Questions:
[a] In the text about old recipe cards, transcribe the part that opens with the words containing "Warm cornbread fresh" and closes with "do all three.".
[b] Answer these questions about the text about old recipe cards:
(i) What does the B.P. on the muffin card stand for?
(ii) What word is Refr short for in the dessert recipe's name?
(iii) What three ways of eating the first piece of cornbread are mentioned?
[c] Take the text about old recipe cards further, continuing from where it stops.

Text under study:
▼
Warm cornbread fresh out of the oven, placed on the table
next to a big pot of hot ham and
bean soup. You can’t decide whether to slather your first piece with
butter, drown it in maple syrup or just scoop it out of the pan and eat it
plain. This recipe makes a big enough batch you could do all three.
Monday
Friday
Muffins
Once again, I needed help deciphering a recipe card. I could
not figure out what the B.P. stood for in this one. As usual, when I asked my
wife she knew the answer immediately. It’s baking powder. The recipe is pretty
straight forward, but the muffins would be anything but plain if your grandma
made them for you. She would also know how hot a “hot oven” should be.
Wednesday
Good Refrigerator Dessert
I had to have help deciphering the name of this recipe, or I
should say the middle word of the name. When I showed it to my wife she
immediately said it was Refr, short for refrigerator, so that is what I am
going with. Dessert is misspelled, but who hasn’t done that before? I am not
quite sure how one would eat it when ready, either. Does it set up in the
fridge? Or is it a drink, what with all of that fruit swimming in very sweet
milk?
▲
[Saved data entries]
▼
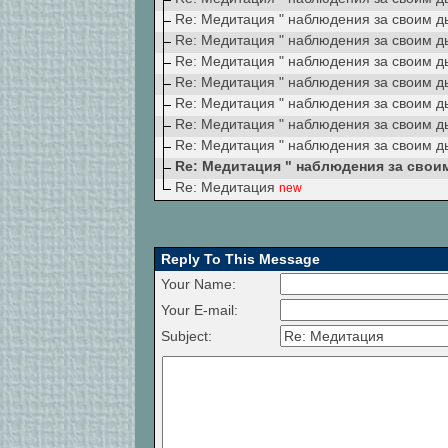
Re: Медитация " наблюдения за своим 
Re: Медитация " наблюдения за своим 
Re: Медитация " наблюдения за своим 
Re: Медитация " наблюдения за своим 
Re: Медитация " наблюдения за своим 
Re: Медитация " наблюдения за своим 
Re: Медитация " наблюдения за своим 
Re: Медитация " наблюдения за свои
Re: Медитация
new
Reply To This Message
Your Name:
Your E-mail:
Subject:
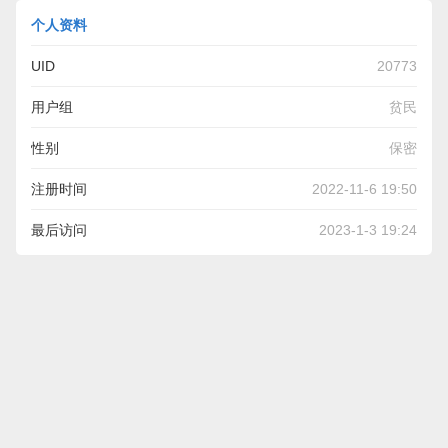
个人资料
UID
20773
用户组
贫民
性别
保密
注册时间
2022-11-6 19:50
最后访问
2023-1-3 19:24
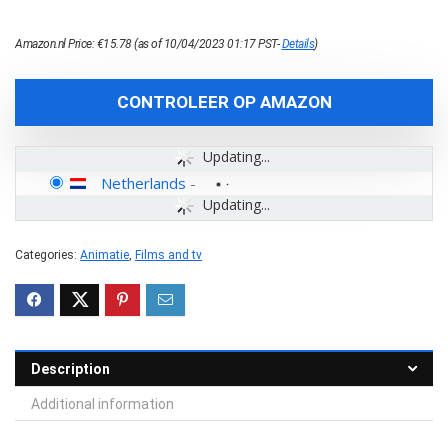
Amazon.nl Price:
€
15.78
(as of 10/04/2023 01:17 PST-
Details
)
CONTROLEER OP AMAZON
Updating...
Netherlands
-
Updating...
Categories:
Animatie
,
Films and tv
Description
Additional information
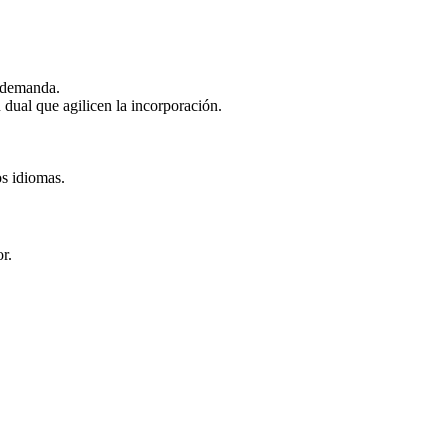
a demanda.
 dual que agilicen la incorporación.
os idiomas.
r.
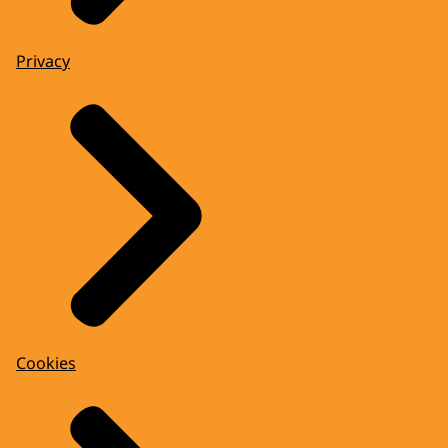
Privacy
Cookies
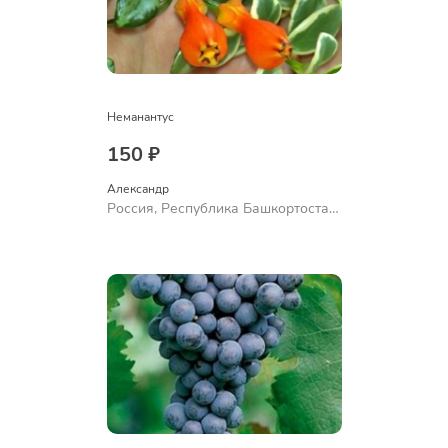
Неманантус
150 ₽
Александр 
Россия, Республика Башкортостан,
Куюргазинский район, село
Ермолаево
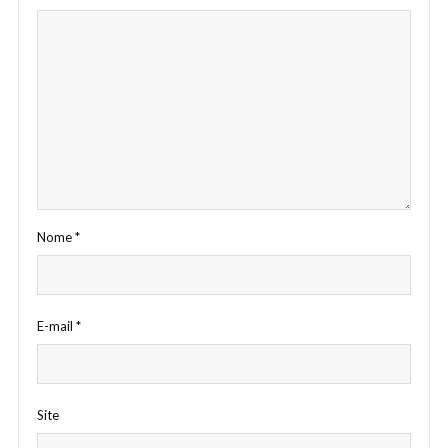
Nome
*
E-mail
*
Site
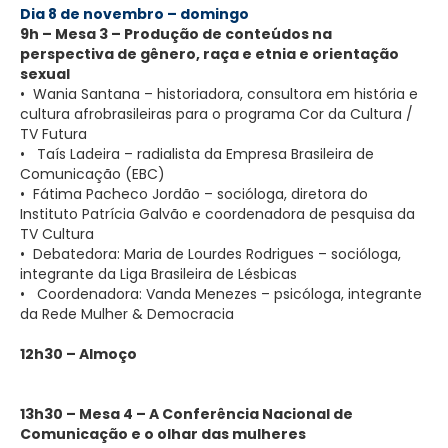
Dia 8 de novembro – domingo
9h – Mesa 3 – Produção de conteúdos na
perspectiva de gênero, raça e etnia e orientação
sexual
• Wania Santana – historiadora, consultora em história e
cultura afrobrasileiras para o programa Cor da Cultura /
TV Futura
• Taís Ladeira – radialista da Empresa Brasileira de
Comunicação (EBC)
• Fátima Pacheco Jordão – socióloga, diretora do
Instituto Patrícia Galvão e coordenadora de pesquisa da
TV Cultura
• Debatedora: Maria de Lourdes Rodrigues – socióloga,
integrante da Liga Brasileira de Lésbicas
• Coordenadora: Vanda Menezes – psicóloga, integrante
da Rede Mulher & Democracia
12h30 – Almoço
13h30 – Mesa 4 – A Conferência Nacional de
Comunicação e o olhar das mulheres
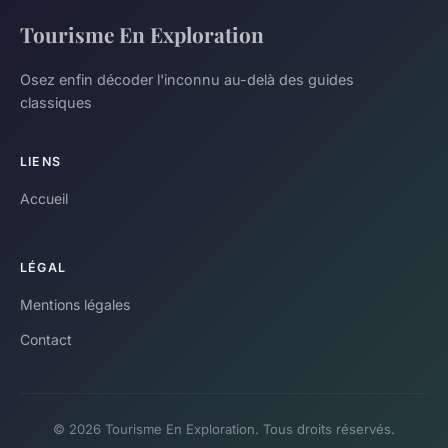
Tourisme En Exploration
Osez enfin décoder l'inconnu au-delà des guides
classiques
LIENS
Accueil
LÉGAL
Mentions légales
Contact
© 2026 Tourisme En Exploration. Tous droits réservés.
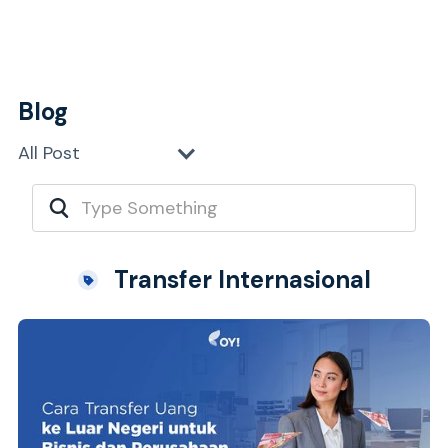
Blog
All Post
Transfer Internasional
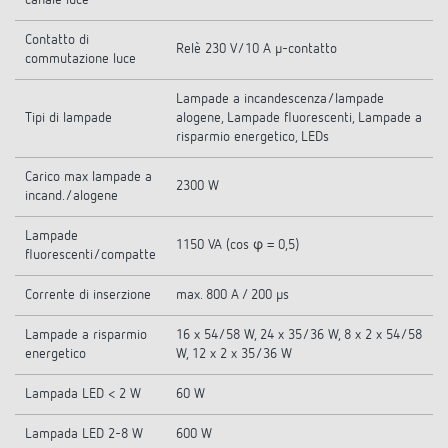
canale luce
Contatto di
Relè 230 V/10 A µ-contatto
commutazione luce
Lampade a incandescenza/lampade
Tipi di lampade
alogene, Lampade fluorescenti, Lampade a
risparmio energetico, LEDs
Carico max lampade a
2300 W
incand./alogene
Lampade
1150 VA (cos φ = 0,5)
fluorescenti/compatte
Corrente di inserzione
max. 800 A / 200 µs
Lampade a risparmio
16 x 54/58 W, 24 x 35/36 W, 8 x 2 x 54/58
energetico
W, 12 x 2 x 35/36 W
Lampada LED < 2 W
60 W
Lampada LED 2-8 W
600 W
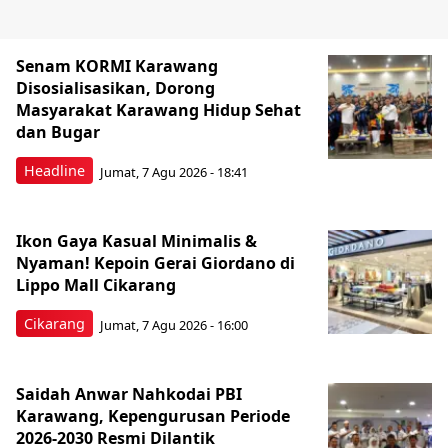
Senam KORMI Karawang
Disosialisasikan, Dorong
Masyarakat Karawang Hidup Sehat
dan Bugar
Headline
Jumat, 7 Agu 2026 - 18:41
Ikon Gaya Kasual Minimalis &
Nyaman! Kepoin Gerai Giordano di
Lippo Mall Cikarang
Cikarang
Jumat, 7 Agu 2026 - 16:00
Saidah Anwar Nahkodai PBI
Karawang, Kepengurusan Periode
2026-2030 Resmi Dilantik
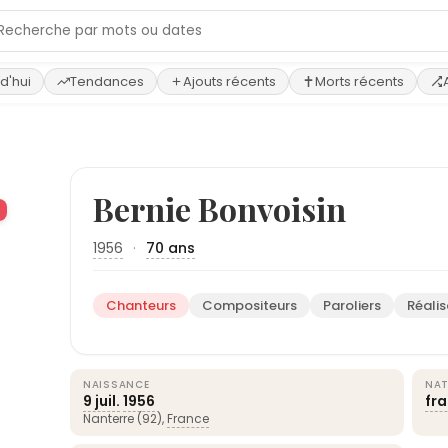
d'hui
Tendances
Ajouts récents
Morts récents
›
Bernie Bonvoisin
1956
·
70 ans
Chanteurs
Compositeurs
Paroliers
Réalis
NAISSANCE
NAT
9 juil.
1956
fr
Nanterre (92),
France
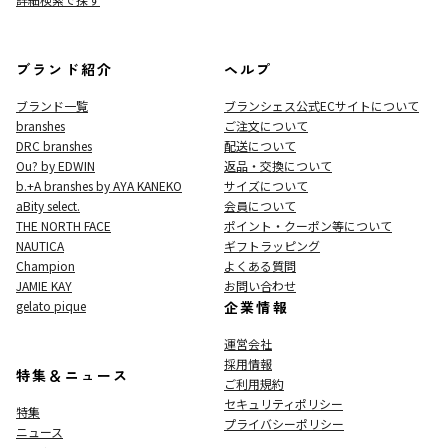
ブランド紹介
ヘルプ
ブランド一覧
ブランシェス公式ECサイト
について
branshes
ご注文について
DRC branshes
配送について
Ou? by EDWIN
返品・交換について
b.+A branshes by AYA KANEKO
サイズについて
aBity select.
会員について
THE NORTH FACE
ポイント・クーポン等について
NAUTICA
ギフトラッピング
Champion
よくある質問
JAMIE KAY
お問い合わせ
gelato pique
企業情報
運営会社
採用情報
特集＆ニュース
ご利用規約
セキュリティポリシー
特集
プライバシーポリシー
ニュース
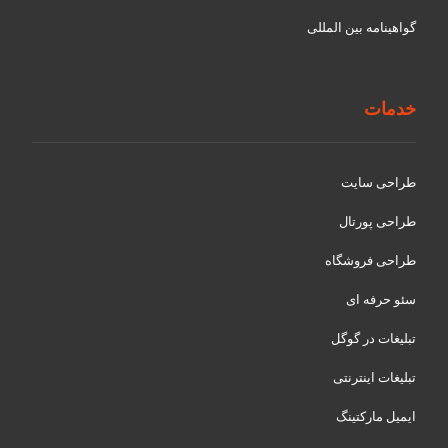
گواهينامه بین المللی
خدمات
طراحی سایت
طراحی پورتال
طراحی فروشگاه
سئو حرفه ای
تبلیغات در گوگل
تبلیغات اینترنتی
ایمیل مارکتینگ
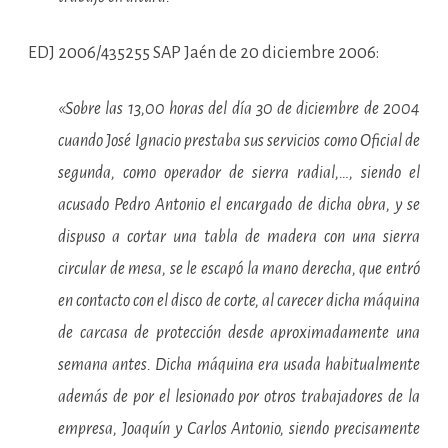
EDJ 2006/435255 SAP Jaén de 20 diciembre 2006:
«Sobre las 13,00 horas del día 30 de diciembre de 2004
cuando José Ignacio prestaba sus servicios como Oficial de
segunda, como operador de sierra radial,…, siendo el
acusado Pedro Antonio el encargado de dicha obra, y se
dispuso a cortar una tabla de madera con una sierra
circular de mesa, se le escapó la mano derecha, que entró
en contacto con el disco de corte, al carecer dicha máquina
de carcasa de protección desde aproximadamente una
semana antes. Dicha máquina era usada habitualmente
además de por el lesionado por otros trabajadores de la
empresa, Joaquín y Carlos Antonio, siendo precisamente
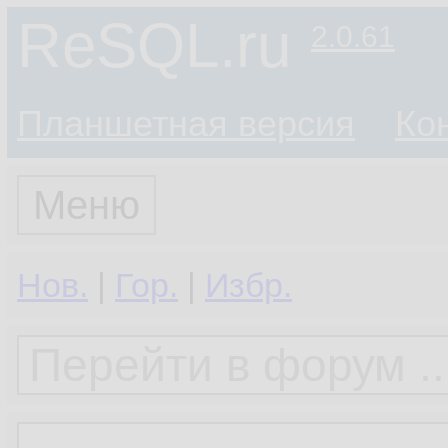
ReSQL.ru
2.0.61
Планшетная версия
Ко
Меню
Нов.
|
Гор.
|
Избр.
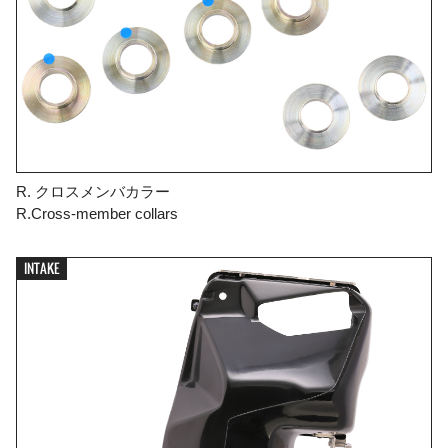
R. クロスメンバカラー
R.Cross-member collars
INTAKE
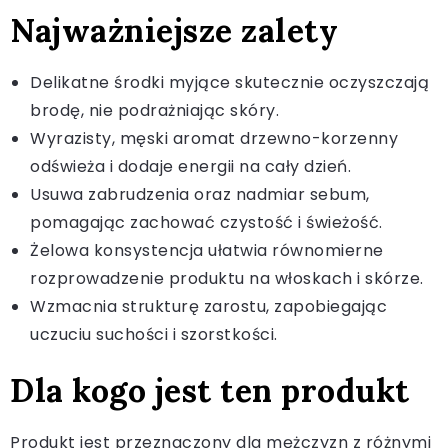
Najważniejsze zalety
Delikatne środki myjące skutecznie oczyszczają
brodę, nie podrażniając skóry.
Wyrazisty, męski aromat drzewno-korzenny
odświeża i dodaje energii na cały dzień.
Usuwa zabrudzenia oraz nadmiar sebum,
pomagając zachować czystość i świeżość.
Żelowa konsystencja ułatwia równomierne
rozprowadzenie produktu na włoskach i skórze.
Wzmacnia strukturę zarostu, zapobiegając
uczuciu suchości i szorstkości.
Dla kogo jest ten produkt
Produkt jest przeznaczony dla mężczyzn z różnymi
▲
Answers to the exercises:
[a]
Warm cornbread fresh out of the oven, placed on the table
next to a big pot of hot ham and
bean soup. You can’t decide whether to slather your first piece with
butter, drown it in maple syrup or just scoop it out of the pan and eat it
plain. This recipe makes a big enough batch you could do all three.

[b]
(i) Baking powder.
(ii) Refrigerator.
(iii) Slathering it with butter, drowning it in maple syrup, or eating it plain.

[c]
Monday
Macaroni Casserole Italiana
Our next recipe in the box is the first non-dessert recipe
to be found. It was clipped from a magazine, and I have included the reverse
because it holds a curious little quip from an article.
This recipe dates from when Boyardee was still hyphenated. According
to the company website the
founder was born in 1897 in Italy and named Ettore (Hector) Boiardi. He began
as a chef, and then owned his own restaurant before founding and growing his
company, which he did not leave until 1978. His name was spelled phonetically
so Americans could pronounce it correctly.
The recipe it is both simple and quick to throw together. As
for the article snippet on the other side one wonders what the writer would
think of the world that an “ordinary wife and mother” lives in today.
Friday
Peanut Butter Cookies
These peanut butter cookies would look the way I remembered
them looking when I was a kid. It’s because of the ball and fork method
mentioned at the end, giving the cookies their distinct wavy ridges once they
had baked.
Wednesday
7UP Salad
The combination of 7UP and lime Jell-O seems like a nice mix.
I have noticed that pineapples were used in a lot of mid twentieth century
recipes, either mixed in or spread on top. I know they are still used in some
recipes today but back then they seemed to be everywhere, along with pimentos.
Monday
Molded Salad Tropicale
To Lessie from Marvel. This appears to have come from a list
of recipes that were typed up on a sheet of paper then cut apart and
distributed to the various participants of the banquet, with personalized
instructions. After reading the innocuous ingredients on the left one is not
prepared for the horror that lurks on the right. Any of that mixed with Jello
would be bad enough…but ALL of it?! I wonder if eating this “salad” was some
kind of a Methodist penance for bad cooking.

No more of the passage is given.